[Csv] PEP 305

Fri Aug 22 02:58:49 CEST 2003

>In studying the new CSV module, I find two problems, particularly in
>interpreting csv files used for database import/export. Currently we use
>our own csv parsing/writing utility, but would like to use the language
>supported facility if possible.
>
>1. When reading a field with adjacent delimiters (an empty field), your
>code always maps that to an empty string. When interpreting DB output (at
>least for DB2), an empty string is a pair of quotes. An empty field
>represents NULL in the database and we parse that as the Python object
>None (same result as from an SQL query).
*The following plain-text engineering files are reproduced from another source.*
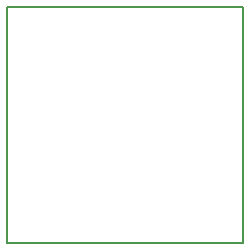
<source format=gbr>
G04 #@! TF.GenerationSoftware,KiCad,Pcbnew,5.0.1-33cea8e~67~ubuntu16.04.1*
G04 #@! TF.CreationDate,2018-10-18T10:52:16-04:00*
G04 #@! TF.ProjectId,IMU Breakout,494D5520427265616B6F75742E6B6963,rev?*
G04 #@! TF.SameCoordinates,Original*
G04 #@! TF.FileFunction,Profile,NP*
%FSLAX46Y46*%
G04 Gerber Fmt 4.6, Leading zero omitted, Abs format (unit mm)*
G04 Created by KiCad (PCBNEW 5.0.1-33cea8e~67~ubuntu16.04.1) date Thu 18 Oct 2018 10:52:16 AM EDT*
%MOMM*%
%LPD*%
G01*
G04 APERTURE LIST*
%ADD10C,0.200000*%
G04 APERTURE END LIST*
D10*
X0Y0D02*
X0Y-20000000D01*
X0Y-20000000D02*
X20000000Y-20000000D01*
X20000000Y0D02*
X20000000Y-20000000D01*
X0Y0D02*
X20000000Y0D01*
M02*

</source>
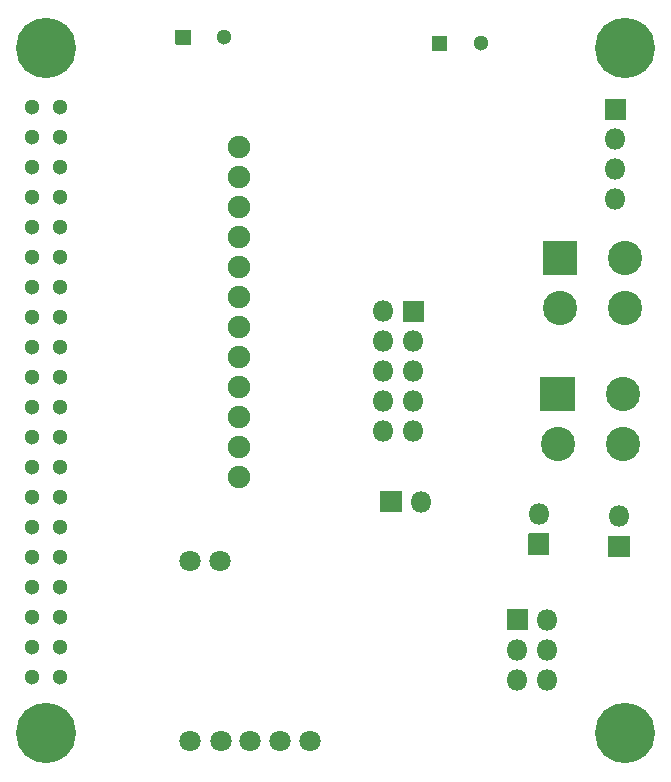
<source format=gbr>
%TF.GenerationSoftware,KiCad,Pcbnew,(5.1.10)-1*%
%TF.CreationDate,2022-03-11T11:42:31-05:00*%
%TF.ProjectId,PiShield,50695368-6965-46c6-942e-6b696361645f,rev?*%
%TF.SameCoordinates,Original*%
%TF.FileFunction,Soldermask,Top*%
%TF.FilePolarity,Negative*%
%FSLAX46Y46*%
G04 Gerber Fmt 4.6, Leading zero omitted, Abs format (unit mm)*
G04 Created by KiCad (PCBNEW (5.1.10)-1) date 2022-03-11 11:42:31*
%MOMM*%
%LPD*%
G01*
G04 APERTURE LIST*
%ADD10O,1.800000X1.800000*%
%ADD11C,2.900000*%
%ADD12C,1.800000*%
%ADD13C,1.300000*%
%ADD14C,5.100000*%
%ADD15C,1.900000*%
G04 APERTURE END LIST*
D10*
%TO.C,J1*%
X223000000Y-66120000D03*
X223000000Y-63580000D03*
X223000000Y-61040000D03*
G36*
G01*
X223900000Y-57650000D02*
X223900000Y-59350000D01*
G75*
G02*
X223850000Y-59400000I-50000J0D01*
G01*
X222150000Y-59400000D01*
G75*
G02*
X222100000Y-59350000I0J50000D01*
G01*
X222100000Y-57650000D01*
G75*
G02*
X222150000Y-57600000I50000J0D01*
G01*
X223850000Y-57600000D01*
G75*
G02*
X223900000Y-57650000I0J-50000D01*
G01*
G37*
%TD*%
%TO.C,J2*%
G36*
G01*
X216900000Y-69650000D02*
X219700000Y-69650000D01*
G75*
G02*
X219750000Y-69700000I0J-50000D01*
G01*
X219750000Y-72500000D01*
G75*
G02*
X219700000Y-72550000I-50000J0D01*
G01*
X216900000Y-72550000D01*
G75*
G02*
X216850000Y-72500000I0J50000D01*
G01*
X216850000Y-69700000D01*
G75*
G02*
X216900000Y-69650000I50000J0D01*
G01*
G37*
D11*
X218300000Y-75300000D03*
X223800000Y-71100000D03*
X223800000Y-75300000D03*
%TD*%
D12*
%TO.C,U10*%
X189601600Y-111940000D03*
X192040000Y-111940000D03*
X194580000Y-111940000D03*
X197120000Y-111940000D03*
X186960000Y-111940000D03*
X186960000Y-96700000D03*
X189500000Y-96700000D03*
%TD*%
%TO.C,U11*%
G36*
G01*
X215600000Y-100850000D02*
X215600000Y-102550000D01*
G75*
G02*
X215550000Y-102600000I-50000J0D01*
G01*
X213850000Y-102600000D01*
G75*
G02*
X213800000Y-102550000I0J50000D01*
G01*
X213800000Y-100850000D01*
G75*
G02*
X213850000Y-100800000I50000J0D01*
G01*
X215550000Y-100800000D01*
G75*
G02*
X215600000Y-100850000I0J-50000D01*
G01*
G37*
D10*
X217240000Y-101700000D03*
X214700000Y-104240000D03*
X217240000Y-104240000D03*
X214700000Y-106780000D03*
X217240000Y-106780000D03*
%TD*%
%TO.C,J7*%
X206540000Y-91700000D03*
G36*
G01*
X203150000Y-90800000D02*
X204850000Y-90800000D01*
G75*
G02*
X204900000Y-90850000I0J-50000D01*
G01*
X204900000Y-92550000D01*
G75*
G02*
X204850000Y-92600000I-50000J0D01*
G01*
X203150000Y-92600000D01*
G75*
G02*
X203100000Y-92550000I0J50000D01*
G01*
X203100000Y-90850000D01*
G75*
G02*
X203150000Y-90800000I50000J0D01*
G01*
G37*
%TD*%
D13*
%TO.C,U1*%
X173573800Y-96408800D03*
X173573800Y-86248800D03*
X175935800Y-81168800D03*
X175935800Y-106568800D03*
X175935800Y-104028800D03*
X173573800Y-91328800D03*
X173573800Y-93868800D03*
X175935800Y-86248800D03*
X173573800Y-83708800D03*
X175935800Y-83708800D03*
X173573800Y-81168800D03*
X173573800Y-106568800D03*
X175935800Y-93868800D03*
X175935800Y-101488800D03*
X173573800Y-78628800D03*
X175935800Y-91328800D03*
X173573800Y-104028800D03*
X173573800Y-98948800D03*
X175935800Y-98948800D03*
X173573800Y-88788800D03*
X175935800Y-96408800D03*
X173573800Y-101488800D03*
X175935800Y-88788800D03*
X175935800Y-71008800D03*
D14*
X223795800Y-53320800D03*
D13*
X173573800Y-58308800D03*
X173573800Y-60848800D03*
X175935800Y-58308800D03*
X175935800Y-73548800D03*
X175935800Y-68468800D03*
X173573800Y-73548800D03*
D14*
X223795800Y-111320800D03*
D13*
X175935800Y-78628800D03*
D14*
X174795800Y-111320800D03*
D13*
X173573800Y-63388800D03*
X175935800Y-65928800D03*
X173573800Y-68468800D03*
X173573800Y-65928800D03*
D14*
X174795800Y-53320800D03*
D13*
X173573800Y-71008800D03*
X175935800Y-60848800D03*
X175935800Y-63388800D03*
X175935800Y-76088800D03*
X173573800Y-76088800D03*
%TD*%
D15*
%TO.C,PS1*%
X191100000Y-89640000D03*
X191100000Y-87100000D03*
X191100000Y-84560000D03*
X191100000Y-82020000D03*
X191100000Y-79480000D03*
X191100000Y-76940000D03*
X191100000Y-74400000D03*
X191100000Y-71860000D03*
X191100000Y-69320000D03*
X191100000Y-66780000D03*
X191100000Y-64240000D03*
X191100000Y-61700000D03*
%TD*%
D10*
%TO.C,J6*%
X223300000Y-92960000D03*
G36*
G01*
X222400000Y-96350000D02*
X222400000Y-94650000D01*
G75*
G02*
X222450000Y-94600000I50000J0D01*
G01*
X224150000Y-94600000D01*
G75*
G02*
X224200000Y-94650000I0J-50000D01*
G01*
X224200000Y-96350000D01*
G75*
G02*
X224150000Y-96400000I-50000J0D01*
G01*
X222450000Y-96400000D01*
G75*
G02*
X222400000Y-96350000I0J50000D01*
G01*
G37*
%TD*%
%TO.C,J5*%
X203360000Y-85760000D03*
X205900000Y-85760000D03*
X203360000Y-83220000D03*
X205900000Y-83220000D03*
X203360000Y-80680000D03*
X205900000Y-80680000D03*
X203360000Y-78140000D03*
X205900000Y-78140000D03*
X203360000Y-75600000D03*
G36*
G01*
X206800000Y-74750000D02*
X206800000Y-76450000D01*
G75*
G02*
X206750000Y-76500000I-50000J0D01*
G01*
X205050000Y-76500000D01*
G75*
G02*
X205000000Y-76450000I0J50000D01*
G01*
X205000000Y-74750000D01*
G75*
G02*
X205050000Y-74700000I50000J0D01*
G01*
X206750000Y-74700000D01*
G75*
G02*
X206800000Y-74750000I0J-50000D01*
G01*
G37*
%TD*%
D11*
%TO.C,J4*%
X223600000Y-86800000D03*
X223600000Y-82600000D03*
X218100000Y-86800000D03*
G36*
G01*
X216700000Y-81150000D02*
X219500000Y-81150000D01*
G75*
G02*
X219550000Y-81200000I0J-50000D01*
G01*
X219550000Y-84000000D01*
G75*
G02*
X219500000Y-84050000I-50000J0D01*
G01*
X216700000Y-84050000D01*
G75*
G02*
X216650000Y-84000000I0J50000D01*
G01*
X216650000Y-81200000D01*
G75*
G02*
X216700000Y-81150000I50000J0D01*
G01*
G37*
%TD*%
D10*
%TO.C,J3*%
X216500000Y-92760000D03*
G36*
G01*
X215600000Y-96150000D02*
X215600000Y-94450000D01*
G75*
G02*
X215650000Y-94400000I50000J0D01*
G01*
X217350000Y-94400000D01*
G75*
G02*
X217400000Y-94450000I0J-50000D01*
G01*
X217400000Y-96150000D01*
G75*
G02*
X217350000Y-96200000I-50000J0D01*
G01*
X215650000Y-96200000D01*
G75*
G02*
X215600000Y-96150000I0J50000D01*
G01*
G37*
%TD*%
D13*
%TO.C,C3*%
X189900000Y-52400000D03*
G36*
G01*
X185750000Y-53000000D02*
X185750000Y-51800000D01*
G75*
G02*
X185800000Y-51750000I50000J0D01*
G01*
X187000000Y-51750000D01*
G75*
G02*
X187050000Y-51800000I0J-50000D01*
G01*
X187050000Y-53000000D01*
G75*
G02*
X187000000Y-53050000I-50000J0D01*
G01*
X185800000Y-53050000D01*
G75*
G02*
X185750000Y-53000000I0J50000D01*
G01*
G37*
%TD*%
%TO.C,C2*%
X211600000Y-52900000D03*
G36*
G01*
X207450000Y-53500000D02*
X207450000Y-52300000D01*
G75*
G02*
X207500000Y-52250000I50000J0D01*
G01*
X208700000Y-52250000D01*
G75*
G02*
X208750000Y-52300000I0J-50000D01*
G01*
X208750000Y-53500000D01*
G75*
G02*
X208700000Y-53550000I-50000J0D01*
G01*
X207500000Y-53550000D01*
G75*
G02*
X207450000Y-53500000I0J50000D01*
G01*
G37*
%TD*%
M02*

</source>
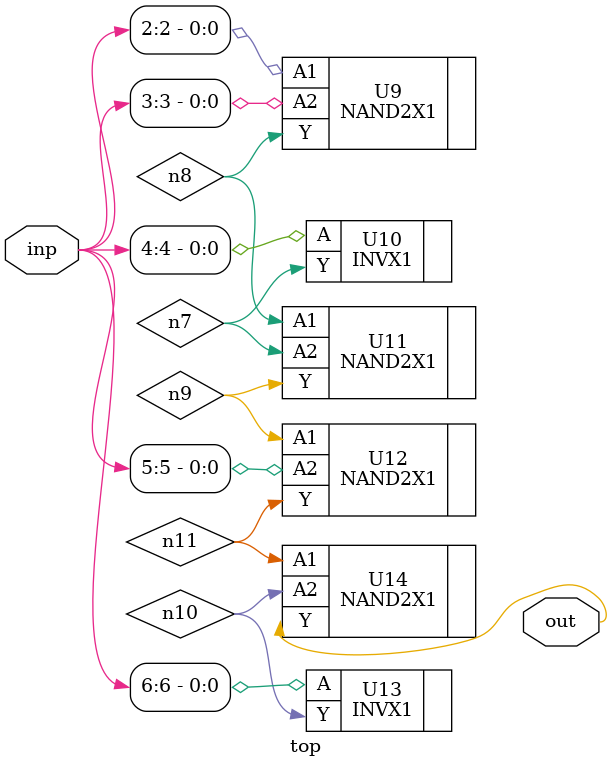
<source format=sv>


module top ( inp, out );
  input [6:0] inp;
  output out;
  wire   n7, n8, n9, n10, n11;

  NAND2X1 U9 ( .A1(inp[2]), .A2(inp[3]), .Y(n8) );
  INVX1 U10 ( .A(inp[4]), .Y(n7) );
  NAND2X1 U11 ( .A1(n8), .A2(n7), .Y(n9) );
  NAND2X1 U12 ( .A1(n9), .A2(inp[5]), .Y(n11) );
  INVX1 U13 ( .A(inp[6]), .Y(n10) );
  NAND2X1 U14 ( .A1(n11), .A2(n10), .Y(out) );
endmodule


</source>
Using the csv module as is, an
>empty string and None export identically. If this behavior were encoded
>into the dialect, we could easily modify this behavior to suit our needs.
>
>2. The other problem for my application, is the differentiation between
>numeric data and strings of numbers in the csv file (this again is related
>to DB2 import/export files). Our needs are to map anything with quotes in
>the csv to a string (even if it is numeric). Anything without quotes
>should map to a Python numeric type (or, as mentioned above, None when
>adjacent delimiters appear). Of course, this would imply the possibility
>of a ValueError when reading a csv. Again, it seems this behavior could be
>parameterized out into the dialect.
>
>Possibly both items could be addressed by a map_to_python_object
>parameter.

You raise valid points, and it's something we argued over for some time
when preparing the module for Python 2.3. I tend to agree that a switch
of some sort should enable this behaviour, but I suspect it will need
to be at least partially implemented in the underlying C parser (which
makes it a little less trivial).

As you note, there are two separate problems here - the first is that it
is impossible to distinguish between an empty field and an empty string:
this will need changes to the C parser. The second is that of typing the
results: I'm not convinced this belongs in the csv module - the database
user probably has a better idea of the required types than the csv module
could ever have. A layer on top of the csv parser that takes hints from
the database and casts columns to the appropriate type would be the best
option - possibly a list of type converters would be passed in.

-- 
Andrew McNamara, Senior Developer, Object Craft
http://www.object-craft.com.au/